On kunanyi each node has 128GB of RAM and 28 CPUs  if you are using  whole nodes then there is no need to specify memory.  If you are using a portion of a node then specifying memory accurately will allow the schedule to find a suitable node more easily to run your jobs

 

Running array jobs on kunanyi gives invalid option '-t'

When specifying an array request to qsub please be aware of the following.  The version of PBS running on kunanyi has replaced the “-t” option with “-J”.  This change has not been reflected in the qsub man pages which still refer to “-t” but qsub will complain with invalid option ‘-t’ if used.

How do I run StarCCM/Matlab/Ansys interactively?

StarCCM, Matlab and Ansys all provide an X-Windows GUI.  To use these applications interactively you will need to run an application on your desktop that provides an X-Server. e.g.

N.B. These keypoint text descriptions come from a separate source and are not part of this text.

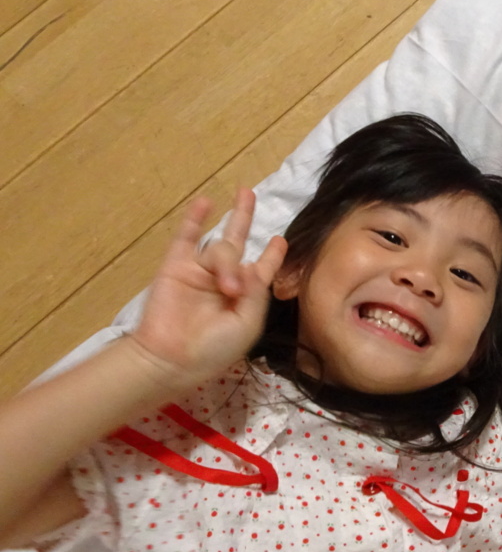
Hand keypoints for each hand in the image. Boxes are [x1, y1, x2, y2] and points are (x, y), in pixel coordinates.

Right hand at [131, 188, 286, 387]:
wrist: (172, 358)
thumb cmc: (215, 347)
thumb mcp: (248, 322)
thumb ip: (256, 291)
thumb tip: (253, 265)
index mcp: (244, 297)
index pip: (261, 269)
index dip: (272, 255)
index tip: (280, 240)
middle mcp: (222, 279)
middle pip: (237, 242)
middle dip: (244, 217)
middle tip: (249, 193)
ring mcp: (198, 271)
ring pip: (220, 249)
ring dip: (228, 263)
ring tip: (227, 287)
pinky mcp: (175, 267)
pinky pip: (186, 238)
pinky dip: (194, 219)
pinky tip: (204, 201)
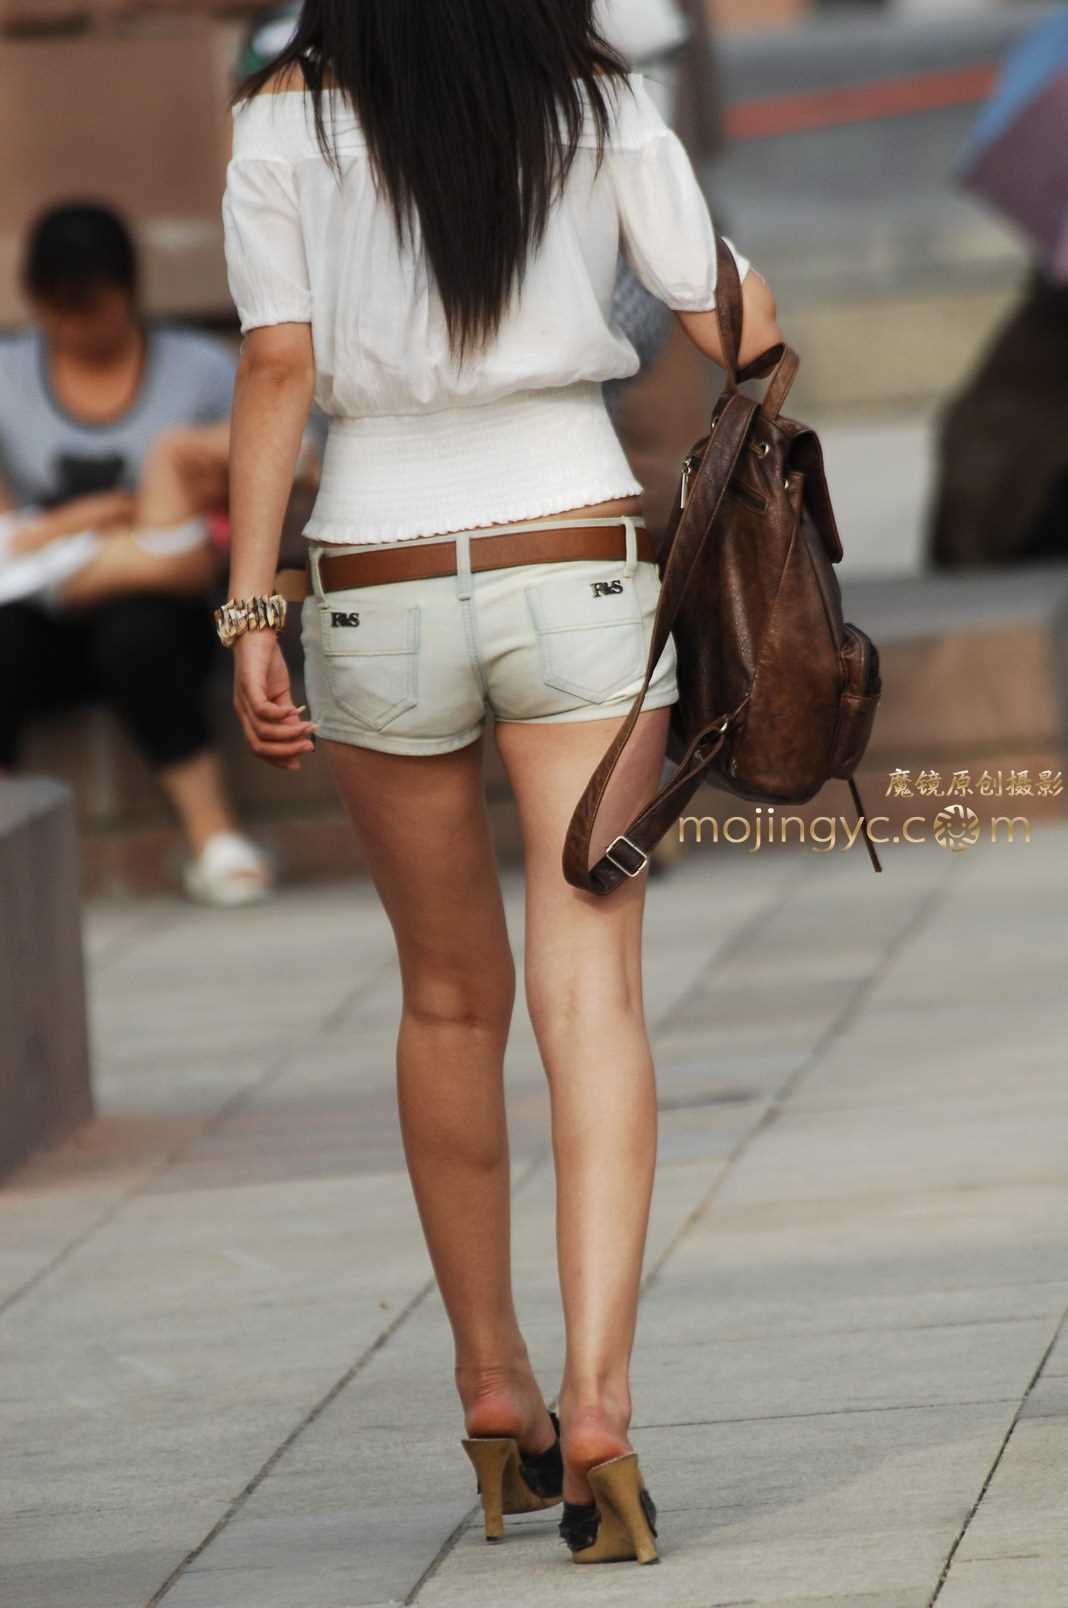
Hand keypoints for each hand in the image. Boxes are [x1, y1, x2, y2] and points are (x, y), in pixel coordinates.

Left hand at [232, 629, 316, 771]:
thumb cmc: (267, 662)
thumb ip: (288, 714)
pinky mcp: (249, 684)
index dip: (277, 759)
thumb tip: (302, 733)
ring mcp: (243, 698)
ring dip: (288, 734)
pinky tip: (297, 710)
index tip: (298, 763)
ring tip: (308, 729)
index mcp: (249, 716)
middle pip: (257, 746)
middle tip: (307, 747)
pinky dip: (280, 716)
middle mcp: (242, 711)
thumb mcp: (280, 693)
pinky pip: (261, 710)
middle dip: (284, 752)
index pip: (258, 748)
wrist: (256, 633)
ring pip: (262, 731)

SmarTTY, MobaXterm, Mac OS (with XQuartz) or any linux desktop.

With MacOS start a Terminal from within the XQuartz application.

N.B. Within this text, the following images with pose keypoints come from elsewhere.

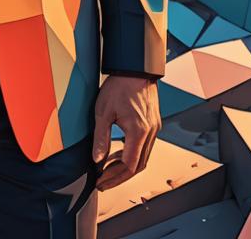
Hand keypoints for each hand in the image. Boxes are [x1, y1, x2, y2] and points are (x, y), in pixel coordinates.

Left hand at [91, 75, 160, 190]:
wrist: (135, 68)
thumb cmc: (120, 85)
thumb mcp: (103, 111)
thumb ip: (100, 138)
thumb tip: (97, 160)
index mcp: (138, 131)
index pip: (129, 166)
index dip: (114, 177)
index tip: (101, 181)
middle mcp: (150, 133)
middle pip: (137, 166)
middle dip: (119, 177)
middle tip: (103, 182)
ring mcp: (154, 129)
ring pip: (143, 158)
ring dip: (126, 167)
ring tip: (107, 170)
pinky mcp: (153, 124)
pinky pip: (144, 147)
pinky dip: (131, 154)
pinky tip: (118, 154)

If using SmarTTY or MobaXterm connect to jumpbox.tpac.org.au X-Server is enabled by default if not please refer to the help for the respective application.  If using linux or Mac OS X terminal run:

ssh -Y jumpbox.tpac.org.au

The -Y option enables forwarding of X sessions from the remote server.

On jumpbox connect to the kunanyi login node using:

ssh -Y kunanyi

No applications other than compiling software should be run on the login node.  If they are all  your login sessions will be terminated.  You must submit a job to the cluster first using qsub.  An example session is as follows:

[kunanyi-01]~% qsub -I -X -l select=1:ncpus=28
qsub: waiting for job 14237.kunanyi-ohpc.tpac.org.au to start
qsub: job 14237.kunanyi-ohpc.tpac.org.au ready

localhost:50.0
[n209]~%

The above will allocate all 28 cpus on one node to your job.  You can also use “select=2:ncpu=28” to request 28 cpus on 2 nodes for a total of 56 cpus etc.  Run “man qsub” on the login node for more information about the qsub options.  After running the qsub command you will now be in a shell running on a compute node.  The prompt will change to include “nXXX” where XXX is in the range 002 to 256.  You can now load the environment module for the application you wish to run e.g.

module load starccm+
module load matlab
module load ansys

The above will load the most recent version that is available on the cluster.  To see which versions are available run:

module avail starccm+
module avail matlab
module avail ansys

Then use the module load command with the full name including the version as shown in the modul avail listing.